__Source data__
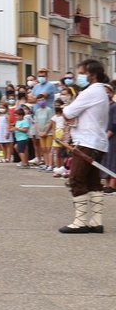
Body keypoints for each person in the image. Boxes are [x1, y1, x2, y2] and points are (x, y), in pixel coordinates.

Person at [59, 59, 110, 233]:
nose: (79, 76)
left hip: (87, 142)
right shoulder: (101, 91)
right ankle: (96, 221)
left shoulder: (91, 92)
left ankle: (80, 221)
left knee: (76, 179)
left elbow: (68, 112)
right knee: (93, 181)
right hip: (96, 142)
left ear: (92, 75)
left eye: (82, 73)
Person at [102, 83, 116, 193]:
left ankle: (112, 185)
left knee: (113, 160)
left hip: (112, 137)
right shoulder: (103, 107)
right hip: (103, 136)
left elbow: (114, 124)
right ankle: (106, 184)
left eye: (107, 92)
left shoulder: (114, 106)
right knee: (105, 160)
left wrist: (107, 136)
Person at [34, 94, 54, 170]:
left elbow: (50, 121)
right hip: (41, 133)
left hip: (48, 133)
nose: (41, 101)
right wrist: (39, 131)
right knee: (44, 149)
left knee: (49, 149)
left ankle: (50, 165)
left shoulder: (49, 110)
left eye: (42, 100)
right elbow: (37, 122)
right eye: (39, 100)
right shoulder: (37, 111)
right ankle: (46, 164)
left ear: (45, 100)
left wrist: (46, 131)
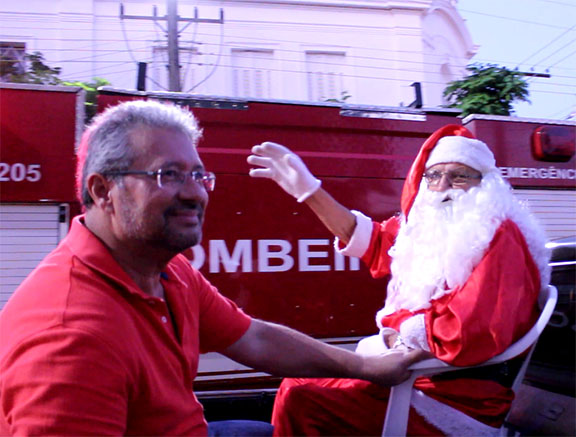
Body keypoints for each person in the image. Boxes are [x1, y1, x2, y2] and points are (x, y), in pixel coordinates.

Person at [0, 100, 425, 436]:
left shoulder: (167, 271)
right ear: (102, 190)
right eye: (169, 175)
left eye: (199, 175)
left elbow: (253, 338)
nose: (195, 194)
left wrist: (365, 367)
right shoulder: (69, 337)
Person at [247, 125, 551, 436]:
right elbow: (375, 241)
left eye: (458, 176)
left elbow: (469, 330)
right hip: (418, 378)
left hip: (455, 399)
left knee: (302, 398)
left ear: (483, 184)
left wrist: (400, 334)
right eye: (433, 175)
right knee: (295, 386)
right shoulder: (435, 227)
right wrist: (310, 192)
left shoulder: (498, 235)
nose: (442, 185)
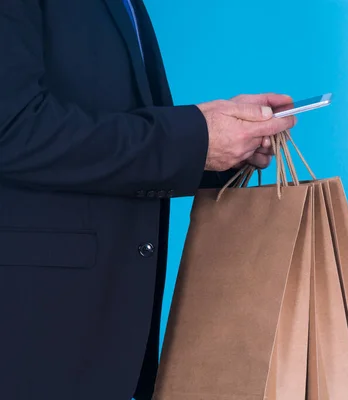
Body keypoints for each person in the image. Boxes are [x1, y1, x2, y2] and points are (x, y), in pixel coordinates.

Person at [0, 1, 297, 399]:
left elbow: (127, 135)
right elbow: (12, 128)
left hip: (113, 332)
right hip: (38, 332)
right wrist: (195, 139)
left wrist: (222, 143)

__What you should do__
Each line of the entries where the string "shoulder" occurs should be shown.

__Response to the exercise__
right shoulder: (101, 91)
left shoulder: (91, 92)
right shoulder: (103, 107)
left shoulder: (114, 106)
left shoulder: (49, 110)
right shoulder: (37, 111)
left shoulder: (167, 271)
right shoulder: (69, 337)
right shoulder: (435, 227)
left shoulder: (498, 235)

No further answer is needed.